Agreed, they're definitely more stiff than Dialogue, which is probably more of a mid-flex, or park-oriented boot. Perfect for my needs. Not ultra-stiff, though -- Salomon has the Malamute for those folks. I felt a pretty noticeable difference too when I loosened the top laces even just a little bit, so you've got some adjustability there. Great boot.


----------



## LTshredTN (Apr 14, 2009)

thanks guys, i just dont want these boots to be too stiff for me & what kind of riding i do, i dont do any freeriding or pow riding here on east coast, just freestyle mtn and park mainly.... these things cost so much i wna be sure im not making a mistake! lol


----------



## Qball (Jun 22, 2010)

The f20s are softer than the f22s so they may be what you are looking for.


----------



## LTshredTN (Apr 14, 2009)

Qball said:


> The f20s are softer than the f22s so they may be what you are looking for.


do they still have the narrow heel like the F22 though?


----------



## Qball (Jun 22, 2010)

I'm not sure. I think salomon in general have narrower heels compared to other brands. My pledges have a narrow heel and are the first boots I've had with almost zero heel lift.


----------



## john doe (Nov 6, 2009)

LTshredTN said:


> do they still have the narrow heel like the F22 though?
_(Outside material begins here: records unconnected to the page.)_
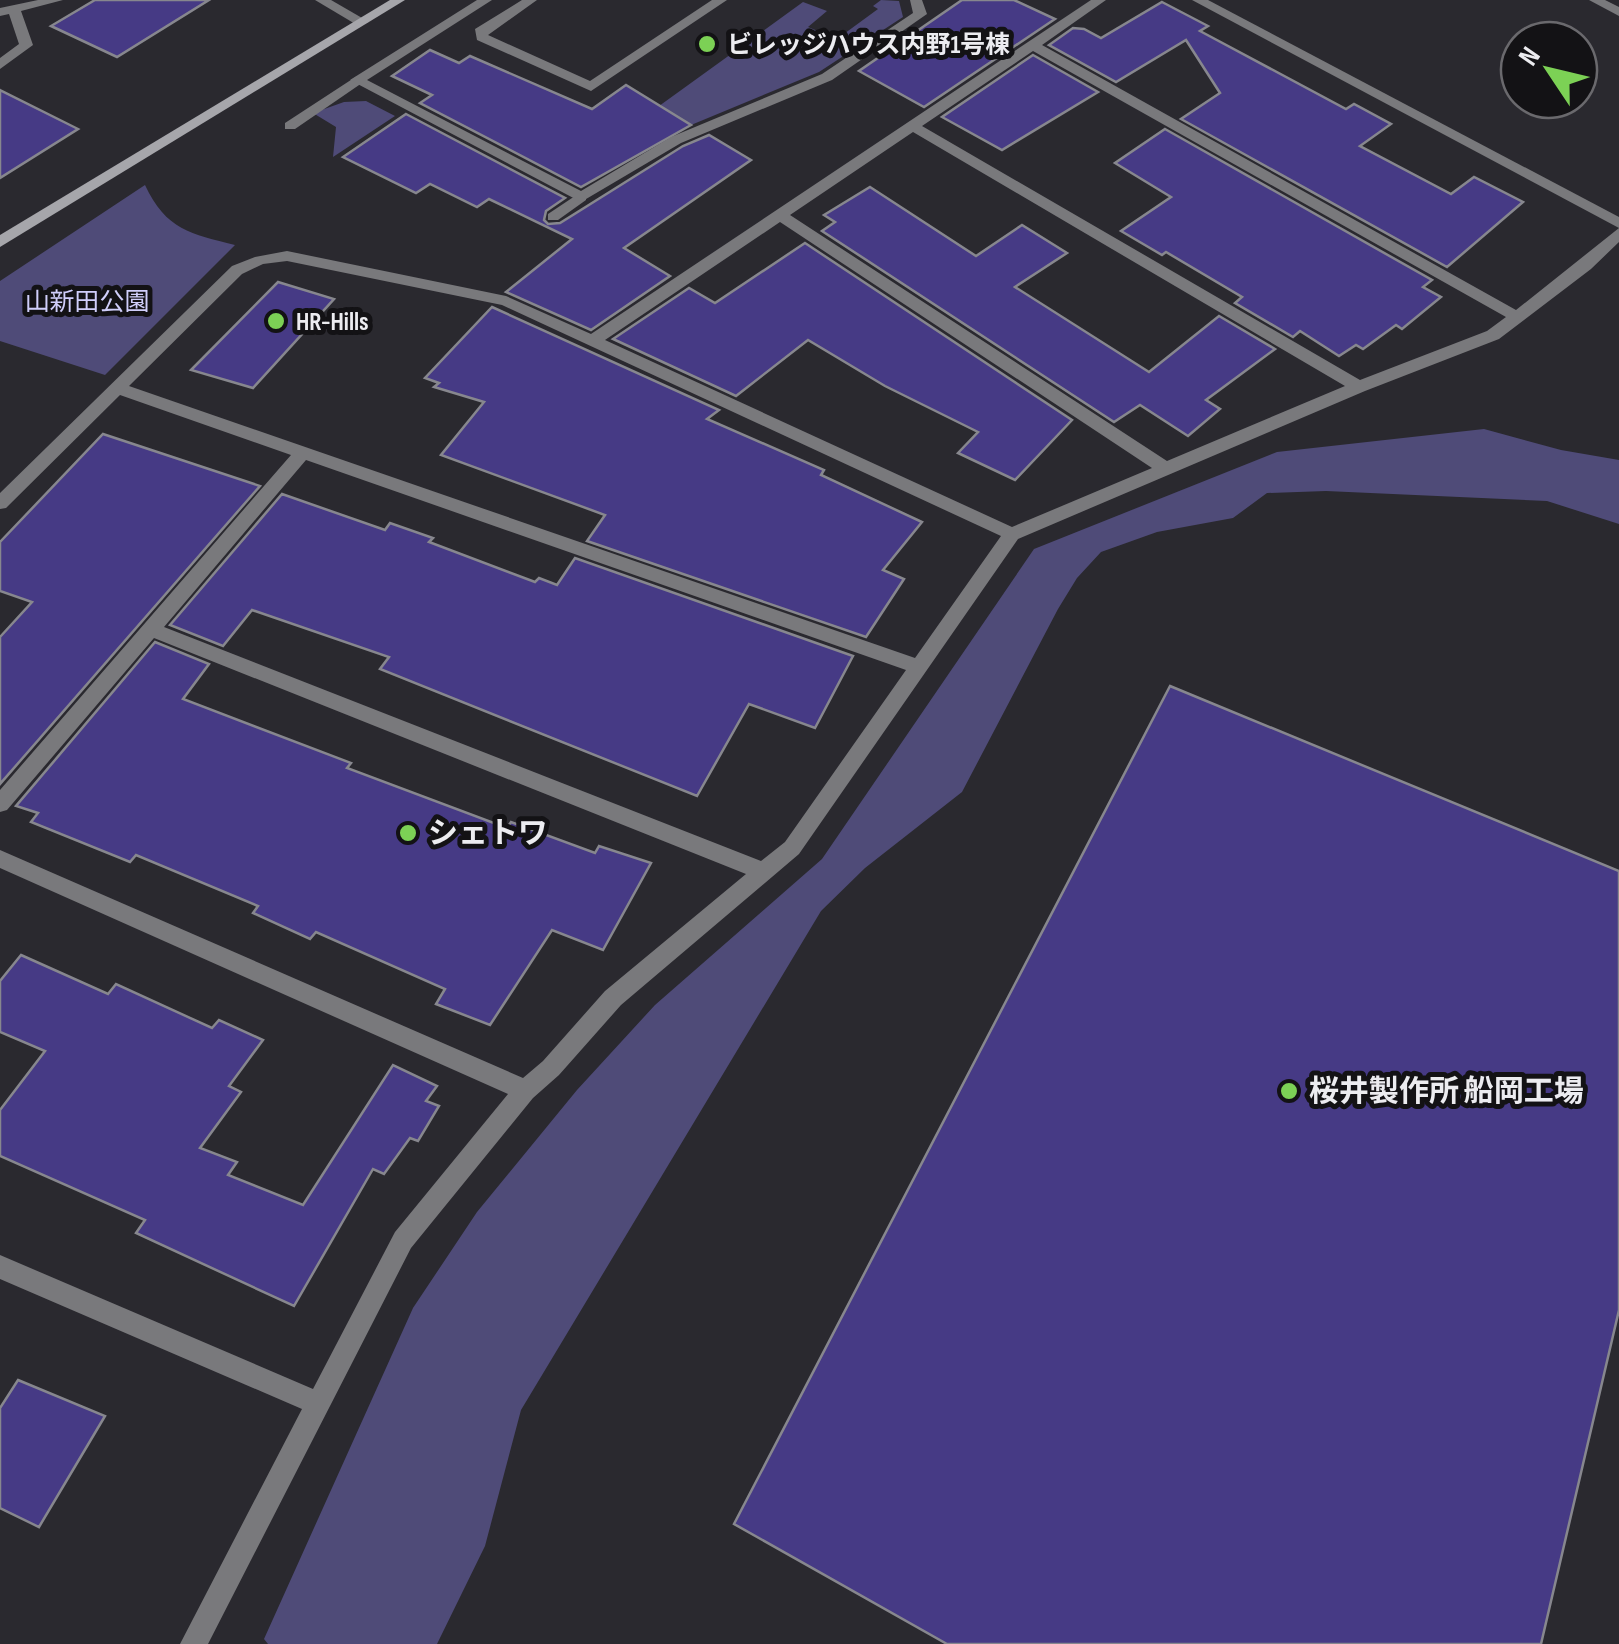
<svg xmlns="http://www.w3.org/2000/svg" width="1619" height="1644" font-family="'Sofia Sans Condensed','Noto Sans JP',sans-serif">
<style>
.green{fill:#4f4b78}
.building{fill:#463a85;stroke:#87878e;stroke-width:2.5}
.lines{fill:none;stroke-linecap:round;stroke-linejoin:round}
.lane{fill:#79797c;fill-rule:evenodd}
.street{fill:#79797c;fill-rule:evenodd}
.secondary{fill:#a6a6ab;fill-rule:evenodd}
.poi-dot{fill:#7cd155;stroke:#131215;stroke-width:4}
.labels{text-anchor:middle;stroke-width:10;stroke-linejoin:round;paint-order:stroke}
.far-poi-label{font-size:25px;font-weight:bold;fill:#ececf0;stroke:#131215;text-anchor:start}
.far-park-label{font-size:25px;fill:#d0cefa;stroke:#131215}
.poi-label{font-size:30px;font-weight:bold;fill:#ececf0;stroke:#131215;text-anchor:start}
</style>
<rect width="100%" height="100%" fill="#2a292f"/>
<g class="green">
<path d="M 881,0 L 899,1 L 903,17 L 819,72 L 679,130 L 648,114 L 803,2 L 827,11 L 808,27 L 837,39 L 878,9 L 873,6 Z"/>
<path d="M 366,101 L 395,116 L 333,157 L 336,127 L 313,113 L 344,102 Z"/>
<path d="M 145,185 C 166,230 191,234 235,245 L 105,375 L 0,341 L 0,281 Z"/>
<path d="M 1484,429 L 1561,450 L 1619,460 L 1619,524 L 1547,501 L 1326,491 L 1267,493 L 1233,518 L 1157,532 L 1101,552 L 1077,578 L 1058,609 L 962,792 L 865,868 L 821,911 L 521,1410 L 485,1546 L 437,1644 L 268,1644 L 264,1639 L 413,1308 L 477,1212 L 577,1090 L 655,1005 L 822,859 L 1034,549 L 1277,452 Z"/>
</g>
<g class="building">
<path d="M 95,0 L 209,0 L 117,57 L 51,26 Z"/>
<path d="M 962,0 L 1014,0 L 1055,19 L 924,107 L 859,71 Z"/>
<path d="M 1162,2 L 1208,26 L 1200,31 L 1346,109 L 1354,104 L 1391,124 L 1360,146 L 1451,194 L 1474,177 L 1523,202 L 1447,267 L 1181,119 L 1220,93 L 1186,40 L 1116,82 L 1049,45 L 1073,28 L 1084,29 L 1101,38 Z"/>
<path d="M 430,50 L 459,63 L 470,56 L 592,109 L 626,85 L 691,125 L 581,187 L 420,103 L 432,95 L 392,76 Z"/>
<path d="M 1033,55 L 1098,92 L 1002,150 L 942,117 Z"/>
<path d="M 0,90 L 78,129 L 0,178 Z"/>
<path d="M 406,114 L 565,198 L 546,211 L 544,220 L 548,224 L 560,223 L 683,146 L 709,135 L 751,160 L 624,248 L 670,276 L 591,330 L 506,292 L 572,239 L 489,199 L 477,207 L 430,184 L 416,193 L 343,157 Z"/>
<path d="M 1165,129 L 1432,280 L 1423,287 L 1441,297 L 1402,329 L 1396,325 L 1363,349 L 1356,345 L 1339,356 L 1300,331 L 1293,337 L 1235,303 L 1242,297 L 1166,252 L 1162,255 L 1121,231 L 1171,197 L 1115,163 Z"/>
<path d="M 870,187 L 976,256 L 1022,225 L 1067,253 L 1015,287 L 1149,372 L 1219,316 L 1275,349 L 1206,400 L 1220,409 L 1188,436 L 1140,405 L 1114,422 L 822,231 L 835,222 L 824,215 Z"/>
<path d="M 805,243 L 1072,420 L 1015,480 L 958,453 L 978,432 L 885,386 L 808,340 L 736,396 L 613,339 L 689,288 L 715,303 Z"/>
<path d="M 278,282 L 334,299 L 253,388 L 191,370 Z"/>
<path d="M 492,307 L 719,410 L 707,419 L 824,470 L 821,475 L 922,522 L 883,570 L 904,579 L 866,637 L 587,541 L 605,515 L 441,455 L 484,402 L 434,387 L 439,383 L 425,378 Z"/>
<path d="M 103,434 L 260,486 L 0,784 L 0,637 L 32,602 L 0,591 L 0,542 Z"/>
<path d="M 282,494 L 385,530 L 390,523 L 433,538 L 429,542 L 535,582 L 539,578 L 557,585 L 575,558 L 853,656 L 815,728 L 749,704 L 697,796 L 380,669 L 389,657 L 252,610 L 223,646 L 170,625 Z"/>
<path d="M 155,642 L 209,664 L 183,699 L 351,763 L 347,768 L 507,828 L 511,822 L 595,853 L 599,846 L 651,863 L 603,950 L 552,930 L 490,1025 L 436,1004 L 445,989 L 316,932 L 310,939 L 253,913 L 258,906 L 136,855 L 130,862 L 31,822 L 38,813 L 16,806 Z"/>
<path d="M 1170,686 L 1619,871 L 1619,1310 L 1541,1644 L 947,1644 L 734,1524 Z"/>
<path d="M 21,955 L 108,994 L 116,984 L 212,1028 L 219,1020 L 263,1040 L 229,1086 L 241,1092 L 200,1148 L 237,1162 L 228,1175 L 303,1205 L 393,1065 L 437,1086 L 426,1101 L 439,1106 L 418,1141 L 410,1138 L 384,1174 L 373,1169 L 294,1306 L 136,1233 L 145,1220 L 0,1156 L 0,1110 L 45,1051 L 0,1032 L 0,981 Z"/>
<path d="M 18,1380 L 105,1416 L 39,1527 L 0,1508 L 0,1408 Z"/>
</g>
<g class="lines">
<g class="lane">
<path d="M 522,0 L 537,0 L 488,35 L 590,81 L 712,0 L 727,0 L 591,91 L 477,40 L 475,29 Z"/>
<path d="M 357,76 L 364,80 L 362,83 L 295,129 L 285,129 L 285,123 Z"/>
<path d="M 581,192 L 586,194 L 586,200 L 558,220 L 548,220 L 548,214 Z"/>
</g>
<g class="street">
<path d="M 38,0 L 63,0 L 21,11 L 33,45 L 0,69 L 0,58 L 19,44 L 9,14 L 0,16 L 0,8 Z"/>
<path d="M 315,0 L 331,0 L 369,22 L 357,25 Z"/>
<path d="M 477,0 L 492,0 L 367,80 L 581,191 L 671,137 L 822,74 L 913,13 L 910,0 L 922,0 L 927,14 L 832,80 L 681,143 L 581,202 L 350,80 Z"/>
<path d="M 1091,0 L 1106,0 L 1042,45 L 1516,310 L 1619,228 L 1619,242 L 1591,269 L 1499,339 L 1365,391 L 1018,539 L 799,854 L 621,1005 L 559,1075 L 533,1098 L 411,1248 L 208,1644 L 180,1644 L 302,1409 L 0,1279 L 0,1255 L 313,1389 L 395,1232 L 508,1094 L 0,868 L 0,850 L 523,1078 L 543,1061 L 605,991 L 746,874 L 154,638 L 7,810 L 0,812 L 0,790 L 291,455 L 120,395 L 6,508 L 0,509 L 0,493 L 232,266 L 255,257 L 287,251 L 506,296 L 591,334 ZM 1033,51 L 1506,317 L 1487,331 L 1360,380 L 922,126 ZM 913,132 L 1345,386 L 1167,461 L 790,215 ZM 780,222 L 1152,468 L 1012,527 L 605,340 ZM 287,261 L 502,305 L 1001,536 L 915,658 L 129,386 L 242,274 L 263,264 ZM 306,460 L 906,670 L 785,842 L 761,861 L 164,627 Z"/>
<path d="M 1192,0 L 1208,0 L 1619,217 L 1619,228 Z"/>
<path d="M 1589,0 L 1605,0 L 1619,7 L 1619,16 Z"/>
</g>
<path class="secondary" d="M 390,0 L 405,0 L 0,247 L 0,235 Z"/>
</g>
<g class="poi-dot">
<circle cx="707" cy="44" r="10"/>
<circle cx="276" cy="321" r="10"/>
<circle cx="408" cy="833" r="10"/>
<circle cx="1289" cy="1091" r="10"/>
</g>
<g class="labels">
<g class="far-poi-label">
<text x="727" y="53">ビレッジハウス内野1号棟</text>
<text x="296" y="330">HR-Hills</text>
</g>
<g class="far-park-label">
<text x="87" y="310">山新田公園</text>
</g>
<g class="poi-label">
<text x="428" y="843">シェトワ</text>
<text x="1309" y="1101">桜井製作所 船岡工場</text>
</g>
</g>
<g transform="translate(1549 70) rotate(305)"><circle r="48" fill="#131215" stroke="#6a696d" stroke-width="2.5"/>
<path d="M0-8L18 38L0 25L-18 38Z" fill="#7cd155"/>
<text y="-15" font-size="28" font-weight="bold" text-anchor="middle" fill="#ececf0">N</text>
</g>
</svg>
Yes. Both pairs of my friends F20s are a size too large and still hold my heel really well when I tried them on. The F20's are just softer versions of the F22's.


----------



## LTshredTN (Apr 14, 2009)

well i just got the hookup on 2nd day air shipping on some F20s! so ill try them on and see, and either be sending them or the F22's back...thanks for all the info guys, id kinda figured that the F20s would be narrow too if the F22s were, i hope thats right, cause the 22s fight like a glove!


----------